Командир — молодой туркмен, стройный, смуглокожий — спрыгнул с коня, подошел к раненому и вдруг радостно крикнул:
— Бехбит-палван! Так это ты?
Парень с трудом повернул голову. Он медленно поднимали веки, они снова опускались.
— Товарищ Союн… — тихо сказал он, увидев командира.
— Да как же ты… — Командир подскочил к нему, обнял за плечи. — Ребята, — обратился он к бойцам, — поглядите вдоль рельсов, из чего бы сколотить носилки.
— Зачем? — Слабо махнув рукой, Бехбит поднялся с Земли. — Только голова зашиблена. А в седле, пожалуй, усижу…
Поймав коней и усадив раненого, маленький отряд направился к городу. Невдалеке от станции бойцы оставили Бехбита — время пребывания в дозоре еще не кончилось, — и молодой командир Союн Сулейман увел бойцов обратно в степь. А Бехбит, ведя в поводу коня, отнятого в схватке с мирахуром, свернул в улочку, ведущую к базару. Отыскав чайхану, устроился на ночлег. Утром узнал, как найти военного комиссара Чарджуйского Совета.
У двухэтажного здания Совета на перекрестке центральных улиц дежурили всего два красноармейца с винтовками. Вообще вооруженных было в городе не видно, и Бехбит не удивлялся этому. В тех местах, откуда он прибыл, — в туркменских аулах по берегам Аму-Дарьи, близ города Керки, во владениях эмира бухарского, люди знали: совсем недавно, в мае 1919 года, красные войска Закаспийского фронта начали из-под Чарджуя наступление на запад. Они уже прогнали белогвардейцев из города Мерва. Это значит: скоро придет конец кровавой власти эмира. Его, как и белогвардейцев, снабжают винтовками и пулеметами англичане, но английское оружие бессильно против красных богатырей!
Бехбит-палван, с трудом подбирая русские слова, растолковал красноармейцам, кого он ищет. В кабинете, куда его привели, русоголовый плотный человек приветливо поднялся из-за стола.
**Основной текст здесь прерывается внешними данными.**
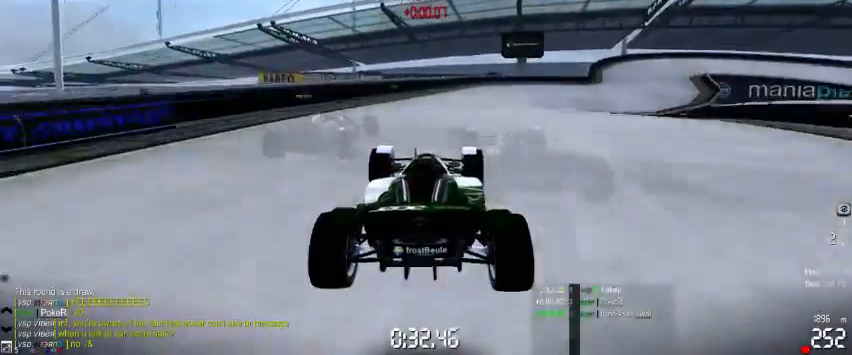
Gameplay with a controller (Xbox layout); each line is a JSON object with the inputs held at the frame after it. "events" lists button and stick changes between this image and that frame as [ms after this image, input, new state], when the widget could be followed in between. Not read: A L2 L3 R2 R3 right_stick.
{"buttons": [], "left_stick": "right", "events": []}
— Комиссар Крайнов! — представился он, протягивая руку.
— Здравствуй, знакомый товарищ комиссар! — с улыбкой, освещающей широкоскулое открытое лицо, на родном языке сказал Бехбит, крепко пожимая мозолистую ладонь.
— Постой, постой! — проговорил комиссар по-узбекски. — Ведь и я тебя знаю. Встречались как-то в Керки, у товарища Алексеева, так? Помню, тебя называли палван? А вот имя — позабыл, прости!
— Три года прошло, как не забыть! Мое имя Бехбит-палван, — все так же широко улыбаясь, отозвался Бехбит.
— Ты же вот запомнил, как меня зовут…
— Так то тебя! Ты большой человек, всем виден. А таких, как я, — тысячи тысяч.
Комиссар обнял парня за плечи, усадил на диван.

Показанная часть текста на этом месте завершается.